**TO DO:**
From the data below, repeat exactly the lines from the line with "0: (439, 504, 1.80)" to the line with "27: (552, 425, 2.07)", both included.

[Items from a data source]
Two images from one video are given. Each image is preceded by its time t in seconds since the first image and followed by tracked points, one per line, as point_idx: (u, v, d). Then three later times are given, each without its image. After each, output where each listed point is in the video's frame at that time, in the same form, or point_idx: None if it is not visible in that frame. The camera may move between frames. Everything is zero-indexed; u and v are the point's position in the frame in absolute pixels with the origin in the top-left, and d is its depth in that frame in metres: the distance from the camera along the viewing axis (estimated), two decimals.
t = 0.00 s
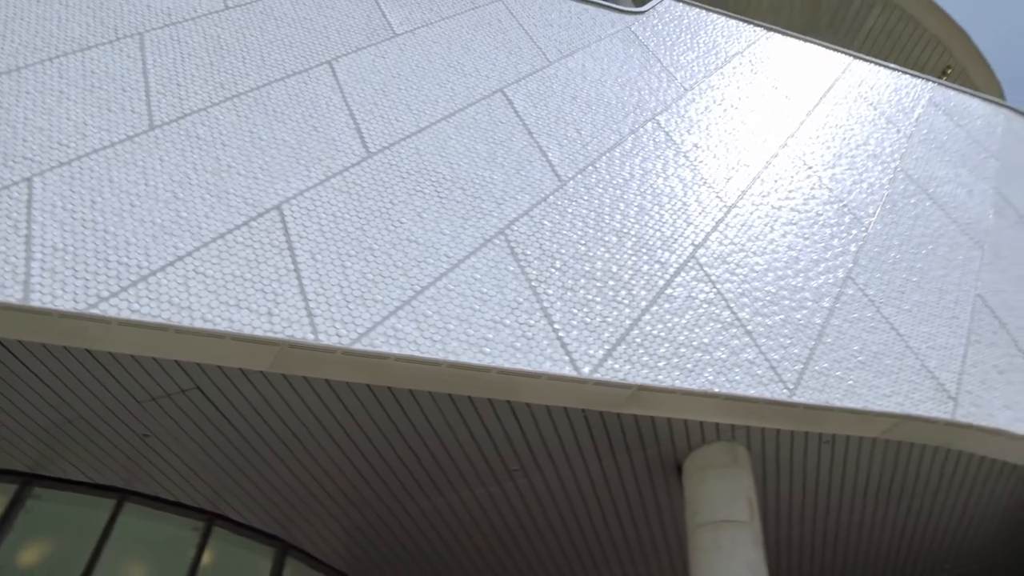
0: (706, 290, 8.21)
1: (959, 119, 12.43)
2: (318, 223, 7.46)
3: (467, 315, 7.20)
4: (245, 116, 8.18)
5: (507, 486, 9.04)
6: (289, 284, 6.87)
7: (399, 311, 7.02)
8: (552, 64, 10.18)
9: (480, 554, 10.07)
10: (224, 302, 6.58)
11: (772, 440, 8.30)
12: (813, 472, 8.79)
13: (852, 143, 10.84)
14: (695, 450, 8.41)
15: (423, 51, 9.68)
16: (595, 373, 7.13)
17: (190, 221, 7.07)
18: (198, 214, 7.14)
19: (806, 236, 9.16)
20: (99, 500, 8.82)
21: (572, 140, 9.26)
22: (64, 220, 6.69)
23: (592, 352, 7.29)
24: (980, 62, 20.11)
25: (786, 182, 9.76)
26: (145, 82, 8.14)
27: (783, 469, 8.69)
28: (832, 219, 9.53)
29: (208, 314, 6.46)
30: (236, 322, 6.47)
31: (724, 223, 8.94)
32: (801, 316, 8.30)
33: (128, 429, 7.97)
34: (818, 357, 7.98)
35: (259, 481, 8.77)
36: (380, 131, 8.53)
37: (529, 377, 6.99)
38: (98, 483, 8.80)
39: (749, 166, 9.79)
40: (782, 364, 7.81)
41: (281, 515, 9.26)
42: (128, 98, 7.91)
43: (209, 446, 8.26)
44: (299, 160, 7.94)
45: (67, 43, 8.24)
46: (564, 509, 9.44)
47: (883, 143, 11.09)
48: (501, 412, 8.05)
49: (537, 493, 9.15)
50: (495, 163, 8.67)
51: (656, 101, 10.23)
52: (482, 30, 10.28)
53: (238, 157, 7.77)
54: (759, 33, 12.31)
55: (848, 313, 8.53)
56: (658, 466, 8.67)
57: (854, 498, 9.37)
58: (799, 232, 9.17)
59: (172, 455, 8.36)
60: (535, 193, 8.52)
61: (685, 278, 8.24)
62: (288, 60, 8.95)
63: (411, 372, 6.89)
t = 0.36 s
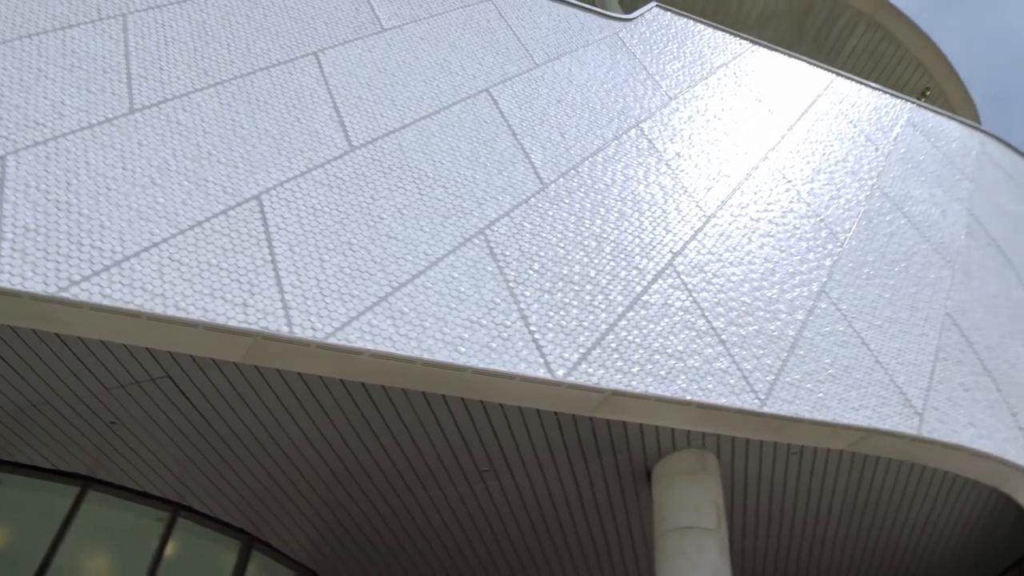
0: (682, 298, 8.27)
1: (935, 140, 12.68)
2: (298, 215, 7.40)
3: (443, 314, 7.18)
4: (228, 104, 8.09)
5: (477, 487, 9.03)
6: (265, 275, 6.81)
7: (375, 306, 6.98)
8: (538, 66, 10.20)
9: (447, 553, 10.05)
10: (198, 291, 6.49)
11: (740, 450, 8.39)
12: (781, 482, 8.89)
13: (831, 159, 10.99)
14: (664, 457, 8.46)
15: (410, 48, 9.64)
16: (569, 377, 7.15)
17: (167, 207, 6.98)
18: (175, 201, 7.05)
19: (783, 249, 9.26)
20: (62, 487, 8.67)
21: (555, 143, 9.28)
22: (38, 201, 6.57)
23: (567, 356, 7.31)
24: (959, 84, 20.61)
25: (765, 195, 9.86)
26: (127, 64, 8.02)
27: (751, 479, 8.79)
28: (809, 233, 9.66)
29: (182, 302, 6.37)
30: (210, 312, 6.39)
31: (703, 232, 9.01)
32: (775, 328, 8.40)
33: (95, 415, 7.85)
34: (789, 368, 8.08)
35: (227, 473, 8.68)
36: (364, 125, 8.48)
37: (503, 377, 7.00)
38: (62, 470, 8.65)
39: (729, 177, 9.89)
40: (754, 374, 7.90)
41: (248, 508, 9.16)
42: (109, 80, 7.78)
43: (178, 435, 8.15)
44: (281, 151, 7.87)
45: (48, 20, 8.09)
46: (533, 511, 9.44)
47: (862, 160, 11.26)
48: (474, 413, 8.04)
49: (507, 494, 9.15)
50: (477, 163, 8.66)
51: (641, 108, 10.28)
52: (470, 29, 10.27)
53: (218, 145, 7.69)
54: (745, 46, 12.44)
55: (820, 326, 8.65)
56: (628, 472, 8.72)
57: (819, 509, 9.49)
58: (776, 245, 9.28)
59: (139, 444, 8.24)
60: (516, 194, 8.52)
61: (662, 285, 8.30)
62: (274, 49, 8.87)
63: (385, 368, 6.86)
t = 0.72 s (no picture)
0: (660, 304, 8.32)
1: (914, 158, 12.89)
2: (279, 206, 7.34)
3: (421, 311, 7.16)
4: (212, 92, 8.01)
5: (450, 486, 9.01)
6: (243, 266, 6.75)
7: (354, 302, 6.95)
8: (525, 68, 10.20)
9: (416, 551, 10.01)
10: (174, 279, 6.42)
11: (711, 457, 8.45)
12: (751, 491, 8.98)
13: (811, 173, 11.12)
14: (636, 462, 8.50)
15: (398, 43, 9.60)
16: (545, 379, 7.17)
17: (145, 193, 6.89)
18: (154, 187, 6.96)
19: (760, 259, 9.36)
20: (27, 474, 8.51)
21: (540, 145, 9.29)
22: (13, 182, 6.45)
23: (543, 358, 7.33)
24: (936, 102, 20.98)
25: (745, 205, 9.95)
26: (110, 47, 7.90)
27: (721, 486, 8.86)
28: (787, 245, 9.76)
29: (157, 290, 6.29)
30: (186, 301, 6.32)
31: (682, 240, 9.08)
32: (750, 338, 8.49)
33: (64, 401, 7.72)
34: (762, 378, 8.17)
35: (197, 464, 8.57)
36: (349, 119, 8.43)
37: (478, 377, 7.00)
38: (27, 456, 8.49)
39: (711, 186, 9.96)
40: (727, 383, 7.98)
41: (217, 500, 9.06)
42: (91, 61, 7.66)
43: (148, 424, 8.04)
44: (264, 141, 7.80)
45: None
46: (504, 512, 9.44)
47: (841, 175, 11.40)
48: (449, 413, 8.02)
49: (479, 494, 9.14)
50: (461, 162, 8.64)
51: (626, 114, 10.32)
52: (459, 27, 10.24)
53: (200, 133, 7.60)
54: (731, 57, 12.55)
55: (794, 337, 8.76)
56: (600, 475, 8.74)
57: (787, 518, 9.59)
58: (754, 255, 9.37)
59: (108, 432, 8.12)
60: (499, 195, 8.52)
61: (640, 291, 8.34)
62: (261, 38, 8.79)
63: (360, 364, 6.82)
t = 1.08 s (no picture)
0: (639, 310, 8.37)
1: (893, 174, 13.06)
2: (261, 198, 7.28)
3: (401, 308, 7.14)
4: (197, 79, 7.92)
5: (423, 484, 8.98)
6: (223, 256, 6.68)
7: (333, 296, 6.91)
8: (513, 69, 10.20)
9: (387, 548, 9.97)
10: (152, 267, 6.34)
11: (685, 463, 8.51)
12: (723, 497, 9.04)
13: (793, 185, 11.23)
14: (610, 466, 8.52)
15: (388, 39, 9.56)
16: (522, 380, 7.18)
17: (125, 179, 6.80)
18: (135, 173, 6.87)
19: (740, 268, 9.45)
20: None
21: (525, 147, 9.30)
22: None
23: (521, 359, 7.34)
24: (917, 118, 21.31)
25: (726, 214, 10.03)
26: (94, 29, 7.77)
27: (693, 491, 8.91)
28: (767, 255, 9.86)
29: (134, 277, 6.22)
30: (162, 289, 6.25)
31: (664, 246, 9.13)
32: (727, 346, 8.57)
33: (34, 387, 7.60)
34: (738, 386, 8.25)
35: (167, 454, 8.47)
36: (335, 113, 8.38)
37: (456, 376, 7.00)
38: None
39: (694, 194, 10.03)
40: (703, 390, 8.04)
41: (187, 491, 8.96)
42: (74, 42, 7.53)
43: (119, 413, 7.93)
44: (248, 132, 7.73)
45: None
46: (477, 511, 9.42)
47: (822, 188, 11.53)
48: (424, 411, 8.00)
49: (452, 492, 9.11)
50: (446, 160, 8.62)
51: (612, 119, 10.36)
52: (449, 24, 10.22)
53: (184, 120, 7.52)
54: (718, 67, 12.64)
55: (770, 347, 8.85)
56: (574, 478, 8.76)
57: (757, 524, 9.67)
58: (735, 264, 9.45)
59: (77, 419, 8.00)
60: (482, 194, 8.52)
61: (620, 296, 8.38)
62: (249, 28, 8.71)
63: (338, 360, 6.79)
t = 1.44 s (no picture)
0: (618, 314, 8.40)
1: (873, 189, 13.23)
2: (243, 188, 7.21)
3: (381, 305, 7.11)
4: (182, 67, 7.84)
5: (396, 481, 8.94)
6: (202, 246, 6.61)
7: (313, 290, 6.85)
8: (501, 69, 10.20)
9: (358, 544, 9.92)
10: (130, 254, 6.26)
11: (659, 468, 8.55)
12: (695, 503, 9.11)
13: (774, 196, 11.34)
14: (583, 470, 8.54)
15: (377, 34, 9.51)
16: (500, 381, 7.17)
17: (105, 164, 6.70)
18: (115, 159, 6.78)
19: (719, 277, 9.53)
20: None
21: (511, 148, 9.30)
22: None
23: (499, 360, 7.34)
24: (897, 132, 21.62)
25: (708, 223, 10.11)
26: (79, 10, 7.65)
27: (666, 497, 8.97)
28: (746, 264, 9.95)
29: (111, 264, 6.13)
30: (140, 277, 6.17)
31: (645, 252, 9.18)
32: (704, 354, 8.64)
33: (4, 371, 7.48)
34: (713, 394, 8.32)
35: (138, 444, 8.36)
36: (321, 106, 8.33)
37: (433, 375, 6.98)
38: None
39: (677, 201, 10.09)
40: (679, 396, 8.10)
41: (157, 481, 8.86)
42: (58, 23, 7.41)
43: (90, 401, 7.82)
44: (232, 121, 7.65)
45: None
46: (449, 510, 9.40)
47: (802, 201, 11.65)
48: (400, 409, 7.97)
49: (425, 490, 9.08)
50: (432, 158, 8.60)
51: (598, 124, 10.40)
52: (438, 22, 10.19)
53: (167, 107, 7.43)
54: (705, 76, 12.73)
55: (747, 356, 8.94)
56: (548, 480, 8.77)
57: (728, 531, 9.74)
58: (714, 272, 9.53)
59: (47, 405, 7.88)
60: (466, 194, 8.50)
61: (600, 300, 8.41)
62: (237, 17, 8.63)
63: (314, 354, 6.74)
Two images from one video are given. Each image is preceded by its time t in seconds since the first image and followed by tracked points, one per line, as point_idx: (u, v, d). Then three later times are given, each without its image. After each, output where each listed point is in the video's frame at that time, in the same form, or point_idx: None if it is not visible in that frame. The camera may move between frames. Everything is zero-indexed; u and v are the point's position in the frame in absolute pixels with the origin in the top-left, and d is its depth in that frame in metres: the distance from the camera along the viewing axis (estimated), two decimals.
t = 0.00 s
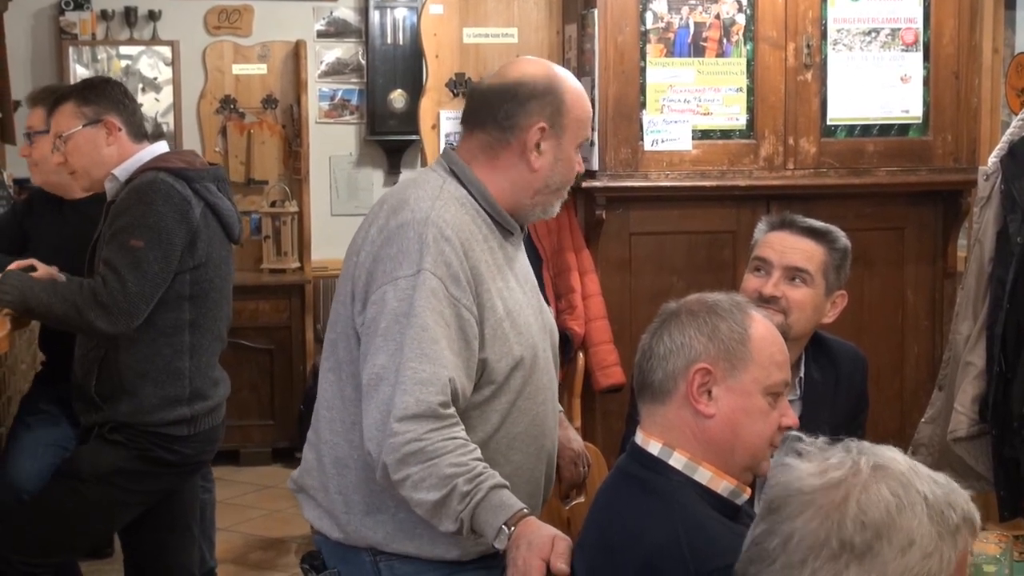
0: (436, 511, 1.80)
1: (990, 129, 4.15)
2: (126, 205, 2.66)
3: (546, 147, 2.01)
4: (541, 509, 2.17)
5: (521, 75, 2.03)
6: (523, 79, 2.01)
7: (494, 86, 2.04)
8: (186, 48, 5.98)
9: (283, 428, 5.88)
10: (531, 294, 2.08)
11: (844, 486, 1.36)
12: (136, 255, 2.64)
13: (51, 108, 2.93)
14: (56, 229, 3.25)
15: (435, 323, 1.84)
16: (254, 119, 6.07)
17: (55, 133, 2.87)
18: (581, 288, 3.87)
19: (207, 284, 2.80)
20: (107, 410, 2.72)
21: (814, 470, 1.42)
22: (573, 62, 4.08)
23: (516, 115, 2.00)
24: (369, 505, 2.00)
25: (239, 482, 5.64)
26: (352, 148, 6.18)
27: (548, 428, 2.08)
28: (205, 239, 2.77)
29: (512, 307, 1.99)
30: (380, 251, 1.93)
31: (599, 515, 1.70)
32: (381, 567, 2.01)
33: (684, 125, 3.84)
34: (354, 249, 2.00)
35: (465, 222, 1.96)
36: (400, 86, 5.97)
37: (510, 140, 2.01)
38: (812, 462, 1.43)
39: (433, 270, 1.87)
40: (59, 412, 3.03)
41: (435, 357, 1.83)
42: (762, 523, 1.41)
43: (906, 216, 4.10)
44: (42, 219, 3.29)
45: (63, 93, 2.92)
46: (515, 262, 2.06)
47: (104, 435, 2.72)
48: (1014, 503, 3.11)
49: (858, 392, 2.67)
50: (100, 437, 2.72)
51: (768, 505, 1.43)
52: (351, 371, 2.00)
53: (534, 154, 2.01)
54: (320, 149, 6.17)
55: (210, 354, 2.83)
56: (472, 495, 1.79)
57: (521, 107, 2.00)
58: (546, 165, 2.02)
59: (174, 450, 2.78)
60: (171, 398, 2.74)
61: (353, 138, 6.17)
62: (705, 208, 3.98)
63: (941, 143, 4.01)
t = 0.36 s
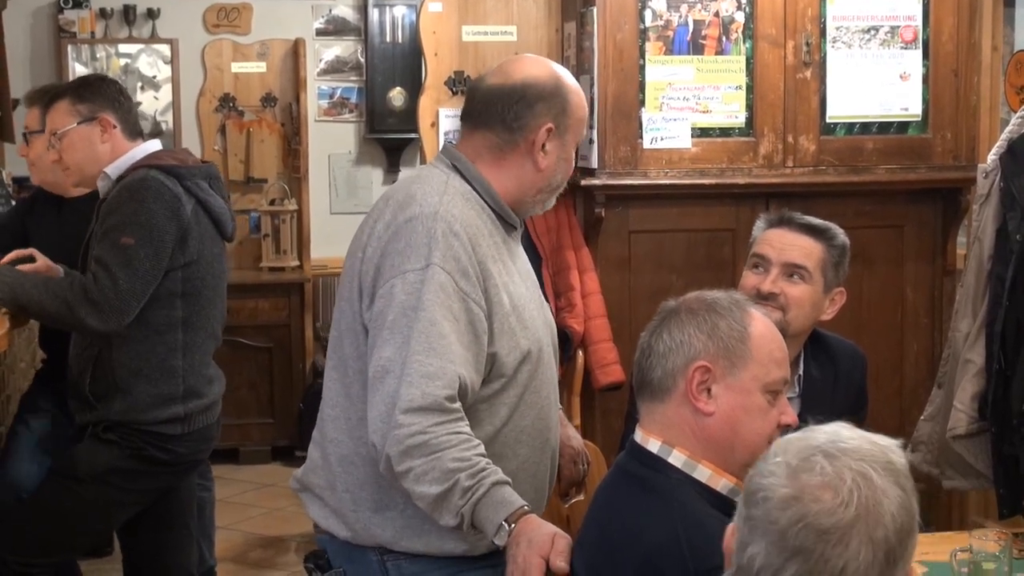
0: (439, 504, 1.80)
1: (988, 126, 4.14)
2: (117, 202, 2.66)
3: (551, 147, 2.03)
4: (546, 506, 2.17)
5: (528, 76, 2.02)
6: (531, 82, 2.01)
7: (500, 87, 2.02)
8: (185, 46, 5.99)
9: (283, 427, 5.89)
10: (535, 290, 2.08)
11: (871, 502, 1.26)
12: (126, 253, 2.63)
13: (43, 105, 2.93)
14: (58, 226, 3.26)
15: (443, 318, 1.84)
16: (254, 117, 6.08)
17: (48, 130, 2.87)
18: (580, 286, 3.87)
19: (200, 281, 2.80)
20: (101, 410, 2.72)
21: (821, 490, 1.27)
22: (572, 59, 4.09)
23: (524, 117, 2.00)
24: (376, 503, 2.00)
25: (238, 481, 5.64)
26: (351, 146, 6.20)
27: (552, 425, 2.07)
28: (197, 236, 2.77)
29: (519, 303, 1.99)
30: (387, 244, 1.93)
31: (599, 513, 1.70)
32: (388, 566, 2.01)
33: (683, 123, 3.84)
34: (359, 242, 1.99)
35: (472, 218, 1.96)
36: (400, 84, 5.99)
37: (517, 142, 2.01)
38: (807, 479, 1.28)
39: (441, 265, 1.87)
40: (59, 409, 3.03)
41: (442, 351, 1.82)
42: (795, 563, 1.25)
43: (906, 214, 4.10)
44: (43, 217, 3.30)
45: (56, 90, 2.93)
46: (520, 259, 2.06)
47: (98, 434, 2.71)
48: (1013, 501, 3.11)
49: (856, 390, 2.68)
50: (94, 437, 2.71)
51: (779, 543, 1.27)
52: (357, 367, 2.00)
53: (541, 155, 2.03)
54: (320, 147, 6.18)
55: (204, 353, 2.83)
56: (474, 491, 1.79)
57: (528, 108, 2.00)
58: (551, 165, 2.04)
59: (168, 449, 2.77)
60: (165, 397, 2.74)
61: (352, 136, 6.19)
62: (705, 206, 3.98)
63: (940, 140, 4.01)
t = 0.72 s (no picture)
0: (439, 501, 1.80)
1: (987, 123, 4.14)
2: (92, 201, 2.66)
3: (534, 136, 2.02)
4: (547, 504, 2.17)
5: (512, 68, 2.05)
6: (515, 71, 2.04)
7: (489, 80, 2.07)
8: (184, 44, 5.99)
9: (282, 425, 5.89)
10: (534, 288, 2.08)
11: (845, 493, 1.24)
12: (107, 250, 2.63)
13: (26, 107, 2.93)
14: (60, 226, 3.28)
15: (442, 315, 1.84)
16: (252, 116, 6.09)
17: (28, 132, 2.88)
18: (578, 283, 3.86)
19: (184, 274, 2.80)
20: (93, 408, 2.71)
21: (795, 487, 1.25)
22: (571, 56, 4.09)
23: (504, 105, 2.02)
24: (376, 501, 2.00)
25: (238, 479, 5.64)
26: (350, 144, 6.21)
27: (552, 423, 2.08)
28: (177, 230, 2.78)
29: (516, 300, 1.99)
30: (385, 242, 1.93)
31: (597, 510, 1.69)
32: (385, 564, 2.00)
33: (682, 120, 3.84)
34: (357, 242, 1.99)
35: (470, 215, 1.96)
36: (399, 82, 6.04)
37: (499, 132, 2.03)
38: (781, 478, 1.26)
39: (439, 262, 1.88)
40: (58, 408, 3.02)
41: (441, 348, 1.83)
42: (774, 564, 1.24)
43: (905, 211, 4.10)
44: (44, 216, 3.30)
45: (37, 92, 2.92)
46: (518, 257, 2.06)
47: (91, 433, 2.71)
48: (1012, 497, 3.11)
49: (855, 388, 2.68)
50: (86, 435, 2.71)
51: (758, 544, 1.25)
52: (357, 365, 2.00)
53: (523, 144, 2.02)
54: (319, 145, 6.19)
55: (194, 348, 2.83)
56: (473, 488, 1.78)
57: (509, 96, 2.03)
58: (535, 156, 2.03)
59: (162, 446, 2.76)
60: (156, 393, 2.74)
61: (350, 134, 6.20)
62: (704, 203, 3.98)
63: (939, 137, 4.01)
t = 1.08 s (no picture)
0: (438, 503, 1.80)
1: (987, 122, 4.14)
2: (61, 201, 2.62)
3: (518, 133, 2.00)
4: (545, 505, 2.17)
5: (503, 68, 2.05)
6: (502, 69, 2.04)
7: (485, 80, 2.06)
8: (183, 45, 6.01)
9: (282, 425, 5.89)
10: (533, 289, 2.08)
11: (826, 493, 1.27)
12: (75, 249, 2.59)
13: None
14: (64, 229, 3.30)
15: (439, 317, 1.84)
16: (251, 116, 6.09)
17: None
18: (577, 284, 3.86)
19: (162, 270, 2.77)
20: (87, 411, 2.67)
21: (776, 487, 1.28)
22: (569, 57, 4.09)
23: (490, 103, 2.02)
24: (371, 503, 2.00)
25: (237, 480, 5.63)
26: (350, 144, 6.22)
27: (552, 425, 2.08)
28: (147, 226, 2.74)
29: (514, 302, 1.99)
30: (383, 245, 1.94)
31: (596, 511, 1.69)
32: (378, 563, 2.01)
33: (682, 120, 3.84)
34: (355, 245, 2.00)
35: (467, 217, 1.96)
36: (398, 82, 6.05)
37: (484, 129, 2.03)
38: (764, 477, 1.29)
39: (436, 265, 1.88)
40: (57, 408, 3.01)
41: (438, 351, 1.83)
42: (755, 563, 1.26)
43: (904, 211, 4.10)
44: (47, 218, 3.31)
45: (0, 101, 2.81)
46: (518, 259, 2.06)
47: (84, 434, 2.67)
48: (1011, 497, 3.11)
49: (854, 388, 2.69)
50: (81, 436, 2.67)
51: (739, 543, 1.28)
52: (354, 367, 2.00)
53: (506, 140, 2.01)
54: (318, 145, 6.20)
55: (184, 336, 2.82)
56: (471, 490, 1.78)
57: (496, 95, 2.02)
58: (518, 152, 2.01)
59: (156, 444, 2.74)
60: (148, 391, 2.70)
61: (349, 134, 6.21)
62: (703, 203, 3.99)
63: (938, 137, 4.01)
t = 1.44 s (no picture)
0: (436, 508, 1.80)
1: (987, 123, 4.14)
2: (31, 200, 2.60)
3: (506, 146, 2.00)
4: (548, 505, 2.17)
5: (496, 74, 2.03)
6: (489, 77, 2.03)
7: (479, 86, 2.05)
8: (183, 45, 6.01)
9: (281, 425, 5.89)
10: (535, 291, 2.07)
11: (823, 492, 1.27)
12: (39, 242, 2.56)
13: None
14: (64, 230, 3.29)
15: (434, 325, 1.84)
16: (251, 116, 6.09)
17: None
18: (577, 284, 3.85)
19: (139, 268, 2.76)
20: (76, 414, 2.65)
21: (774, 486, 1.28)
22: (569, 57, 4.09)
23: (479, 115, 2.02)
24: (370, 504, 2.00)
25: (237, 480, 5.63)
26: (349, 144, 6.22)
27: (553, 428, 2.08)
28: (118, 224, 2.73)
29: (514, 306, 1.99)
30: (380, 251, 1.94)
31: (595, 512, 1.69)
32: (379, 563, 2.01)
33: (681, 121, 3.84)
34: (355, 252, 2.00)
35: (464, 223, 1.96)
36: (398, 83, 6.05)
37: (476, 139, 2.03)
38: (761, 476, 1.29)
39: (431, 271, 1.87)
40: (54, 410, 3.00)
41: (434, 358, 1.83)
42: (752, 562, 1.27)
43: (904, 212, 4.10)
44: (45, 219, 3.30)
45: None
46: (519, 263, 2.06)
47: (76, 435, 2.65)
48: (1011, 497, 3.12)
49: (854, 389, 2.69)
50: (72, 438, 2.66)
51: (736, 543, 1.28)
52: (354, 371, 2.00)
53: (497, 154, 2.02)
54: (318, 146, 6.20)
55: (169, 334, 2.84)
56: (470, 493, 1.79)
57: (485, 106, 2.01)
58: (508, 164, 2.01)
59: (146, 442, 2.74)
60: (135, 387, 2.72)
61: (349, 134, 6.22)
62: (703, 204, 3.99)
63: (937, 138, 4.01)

**SOLUTION FOR THIS TASK:**
0: (439, 504, 1.80)
1: (988, 126, 4.14)
2: (117, 202, 2.66)
3: (551, 147, 2.03)
4: (546, 506, 2.17)
5: (528, 76, 2.02)
6: (531, 82, 2.01)
7: (500, 87, 2.02)
8: (185, 46, 5.99)
9: (283, 427, 5.89)
10: (535, 290, 2.08)
11: (871, 502, 1.26)
12: (126, 253, 2.63)
13: (43, 105, 2.93)
14: (58, 226, 3.26)
15: (443, 318, 1.84)
16: (254, 117, 6.08)
17: (48, 130, 2.87)
18: (580, 286, 3.87)
19: (200, 281, 2.80)
20: (101, 410, 2.72)
21: (821, 490, 1.27)
22: (572, 59, 4.09)
23: (524, 117, 2.00)
24: (376, 503, 2.00)
25: (238, 481, 5.64)
26: (351, 146, 6.20)
27: (552, 425, 2.07)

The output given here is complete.